At the very first reboot post the update, the new all-blue boot screen of Windows Phone (after the OEM's logo screen) immediately hits the eye, with the redesigned Windows logo. Office, the marketplace (store), XBox Live, etc. too have their new logos. The Start screen tiles now occupy nearly the full width of the screen and most (not all, especially some OEM applications) of the tiles can be resized to any of 3 different sizes (which typically display more information on the tile as the size is increased). In short, the Start screen looks similar to that of Windows Phone 8 shown in the image. The number of accent colors (for a system-wide theme effect) too has been increased to at least 20 and you can now set the Bing image of the day as your lock screen wallpaper (which you can do on your PC too using a free tool called Bing Desktop). Chinese, Arabic and some other languages have enhanced font support, although none of them are

Indian languages. The lock screen now has accidental wipe protection and with the rolling out of the 7.8 update, Windows Phone Marketplace and Xbox support has been expanded to new countries and regions. However, this doesn't affect

India, where the Marketplace was launched officially in 2011 itself with the  release of Windows Phone Mango. On the other hand, certain functionality and apps may not run at all if your phone has only 256 MB of RAM. The Zune Music Pass service, as well as Smart DJ, are still not available in India. The same goes with local search results, voice search and music search.

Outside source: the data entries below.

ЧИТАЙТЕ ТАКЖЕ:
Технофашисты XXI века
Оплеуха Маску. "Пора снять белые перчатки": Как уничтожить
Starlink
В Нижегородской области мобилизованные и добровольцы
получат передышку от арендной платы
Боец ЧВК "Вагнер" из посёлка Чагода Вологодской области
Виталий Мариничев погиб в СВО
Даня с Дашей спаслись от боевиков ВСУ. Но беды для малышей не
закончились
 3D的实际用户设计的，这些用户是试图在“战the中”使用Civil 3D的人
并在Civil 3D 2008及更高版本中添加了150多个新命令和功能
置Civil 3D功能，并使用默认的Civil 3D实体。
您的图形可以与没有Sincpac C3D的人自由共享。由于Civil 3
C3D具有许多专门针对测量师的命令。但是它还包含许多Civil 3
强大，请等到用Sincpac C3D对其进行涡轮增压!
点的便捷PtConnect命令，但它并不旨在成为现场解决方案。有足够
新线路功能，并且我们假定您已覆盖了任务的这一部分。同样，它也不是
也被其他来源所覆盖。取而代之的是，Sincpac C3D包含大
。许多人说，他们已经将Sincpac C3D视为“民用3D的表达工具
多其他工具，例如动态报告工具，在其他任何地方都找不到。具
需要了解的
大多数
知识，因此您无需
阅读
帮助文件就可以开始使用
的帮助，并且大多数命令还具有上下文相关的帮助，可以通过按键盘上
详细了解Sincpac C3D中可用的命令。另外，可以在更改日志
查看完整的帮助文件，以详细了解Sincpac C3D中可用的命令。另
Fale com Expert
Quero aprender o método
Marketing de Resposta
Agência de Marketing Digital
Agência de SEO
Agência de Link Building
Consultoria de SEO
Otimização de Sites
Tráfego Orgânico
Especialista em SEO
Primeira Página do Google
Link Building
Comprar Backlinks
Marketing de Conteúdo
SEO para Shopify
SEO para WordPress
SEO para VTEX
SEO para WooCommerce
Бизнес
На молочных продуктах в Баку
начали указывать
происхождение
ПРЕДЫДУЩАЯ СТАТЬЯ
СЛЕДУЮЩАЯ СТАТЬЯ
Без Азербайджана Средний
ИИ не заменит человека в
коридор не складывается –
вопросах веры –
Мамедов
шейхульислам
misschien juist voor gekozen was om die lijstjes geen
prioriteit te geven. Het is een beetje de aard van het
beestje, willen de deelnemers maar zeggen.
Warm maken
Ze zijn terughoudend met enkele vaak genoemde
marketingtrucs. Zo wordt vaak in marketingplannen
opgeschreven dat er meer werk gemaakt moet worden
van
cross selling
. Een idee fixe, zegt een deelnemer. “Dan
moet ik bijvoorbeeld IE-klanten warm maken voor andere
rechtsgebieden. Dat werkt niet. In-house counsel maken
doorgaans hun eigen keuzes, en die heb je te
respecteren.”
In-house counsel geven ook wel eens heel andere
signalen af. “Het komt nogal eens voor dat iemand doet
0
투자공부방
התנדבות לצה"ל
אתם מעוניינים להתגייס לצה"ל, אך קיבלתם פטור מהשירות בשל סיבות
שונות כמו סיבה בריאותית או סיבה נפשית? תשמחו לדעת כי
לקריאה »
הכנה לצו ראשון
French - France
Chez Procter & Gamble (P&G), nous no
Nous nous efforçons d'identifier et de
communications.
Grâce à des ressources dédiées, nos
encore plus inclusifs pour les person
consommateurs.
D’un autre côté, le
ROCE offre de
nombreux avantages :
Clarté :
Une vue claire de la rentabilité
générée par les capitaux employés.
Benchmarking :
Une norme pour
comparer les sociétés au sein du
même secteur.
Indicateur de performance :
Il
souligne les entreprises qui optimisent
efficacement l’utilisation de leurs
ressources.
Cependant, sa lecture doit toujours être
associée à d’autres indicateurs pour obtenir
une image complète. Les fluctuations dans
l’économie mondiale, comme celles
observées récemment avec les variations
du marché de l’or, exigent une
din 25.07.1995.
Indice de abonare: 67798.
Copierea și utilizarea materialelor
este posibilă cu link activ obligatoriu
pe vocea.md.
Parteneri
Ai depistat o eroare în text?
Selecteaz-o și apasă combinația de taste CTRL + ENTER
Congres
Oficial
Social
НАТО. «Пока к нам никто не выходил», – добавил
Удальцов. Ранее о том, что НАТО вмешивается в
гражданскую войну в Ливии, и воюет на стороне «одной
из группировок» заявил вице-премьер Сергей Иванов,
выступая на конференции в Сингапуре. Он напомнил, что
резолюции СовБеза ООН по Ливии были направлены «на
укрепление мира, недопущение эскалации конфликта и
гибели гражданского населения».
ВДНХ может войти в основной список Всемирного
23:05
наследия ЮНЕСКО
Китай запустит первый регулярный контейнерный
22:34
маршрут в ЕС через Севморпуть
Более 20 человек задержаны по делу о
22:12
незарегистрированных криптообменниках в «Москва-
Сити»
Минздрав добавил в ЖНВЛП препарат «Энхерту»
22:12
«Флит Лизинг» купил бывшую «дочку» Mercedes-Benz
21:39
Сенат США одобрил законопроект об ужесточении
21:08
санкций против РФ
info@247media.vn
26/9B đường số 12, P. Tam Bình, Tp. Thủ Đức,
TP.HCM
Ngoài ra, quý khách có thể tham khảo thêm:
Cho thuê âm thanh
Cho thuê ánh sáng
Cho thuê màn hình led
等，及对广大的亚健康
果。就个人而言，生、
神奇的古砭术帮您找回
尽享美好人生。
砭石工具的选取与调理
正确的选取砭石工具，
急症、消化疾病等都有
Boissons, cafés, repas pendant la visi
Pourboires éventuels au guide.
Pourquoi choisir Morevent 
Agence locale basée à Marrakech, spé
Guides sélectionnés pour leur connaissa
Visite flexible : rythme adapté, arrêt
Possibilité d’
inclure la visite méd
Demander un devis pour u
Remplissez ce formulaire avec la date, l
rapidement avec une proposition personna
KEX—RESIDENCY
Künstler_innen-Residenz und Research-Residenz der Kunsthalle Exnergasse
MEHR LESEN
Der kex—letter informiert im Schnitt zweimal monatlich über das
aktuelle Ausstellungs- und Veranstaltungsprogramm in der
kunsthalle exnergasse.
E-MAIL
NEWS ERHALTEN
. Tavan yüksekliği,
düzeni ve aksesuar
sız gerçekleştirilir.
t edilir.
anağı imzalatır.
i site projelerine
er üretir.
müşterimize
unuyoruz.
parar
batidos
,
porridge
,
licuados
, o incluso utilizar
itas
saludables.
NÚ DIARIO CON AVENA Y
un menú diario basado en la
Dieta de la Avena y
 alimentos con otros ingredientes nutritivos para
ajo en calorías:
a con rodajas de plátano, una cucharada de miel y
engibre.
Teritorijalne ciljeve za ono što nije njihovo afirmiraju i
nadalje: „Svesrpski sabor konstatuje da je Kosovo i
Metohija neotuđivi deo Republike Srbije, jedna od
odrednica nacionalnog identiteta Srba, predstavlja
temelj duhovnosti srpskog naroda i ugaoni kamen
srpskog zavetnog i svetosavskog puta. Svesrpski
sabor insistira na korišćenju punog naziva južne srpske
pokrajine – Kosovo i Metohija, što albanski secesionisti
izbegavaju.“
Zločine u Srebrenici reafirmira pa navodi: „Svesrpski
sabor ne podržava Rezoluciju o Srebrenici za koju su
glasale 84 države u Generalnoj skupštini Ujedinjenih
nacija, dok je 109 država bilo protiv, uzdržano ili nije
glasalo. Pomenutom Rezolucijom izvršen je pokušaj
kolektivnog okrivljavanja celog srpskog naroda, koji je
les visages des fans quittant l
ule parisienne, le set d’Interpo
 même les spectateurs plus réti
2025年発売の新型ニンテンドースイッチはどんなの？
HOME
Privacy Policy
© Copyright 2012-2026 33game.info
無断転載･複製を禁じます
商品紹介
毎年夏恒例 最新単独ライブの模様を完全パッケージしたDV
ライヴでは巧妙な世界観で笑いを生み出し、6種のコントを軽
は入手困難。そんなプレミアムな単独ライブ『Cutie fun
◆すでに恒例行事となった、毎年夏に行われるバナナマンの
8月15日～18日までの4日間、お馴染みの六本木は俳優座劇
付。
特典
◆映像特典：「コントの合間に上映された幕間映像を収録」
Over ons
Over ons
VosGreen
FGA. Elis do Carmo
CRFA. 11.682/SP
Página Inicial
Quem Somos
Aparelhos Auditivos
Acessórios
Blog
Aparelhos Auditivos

Conclusion: Thus, Windows Phone 7.8 is all glitter and hardly any gold when you compare it with the huge update that Mango was. Most of the changes are aimed at making a Windows Phone 7 device look like one running Windows  Phone 8. However, the similarity ends just a few steps beyond there. No Windows Phone 7.x can make you use NFC / HD screens / memory cards, true multitasking, etc.; features of WP8 which actually matter. And rolling out the update more than 90 days after announcing Windows Phone 8 will do little to pacify Windows Phone 7 owners looking for something beyond

mere flaunt value with their existing WP7 device.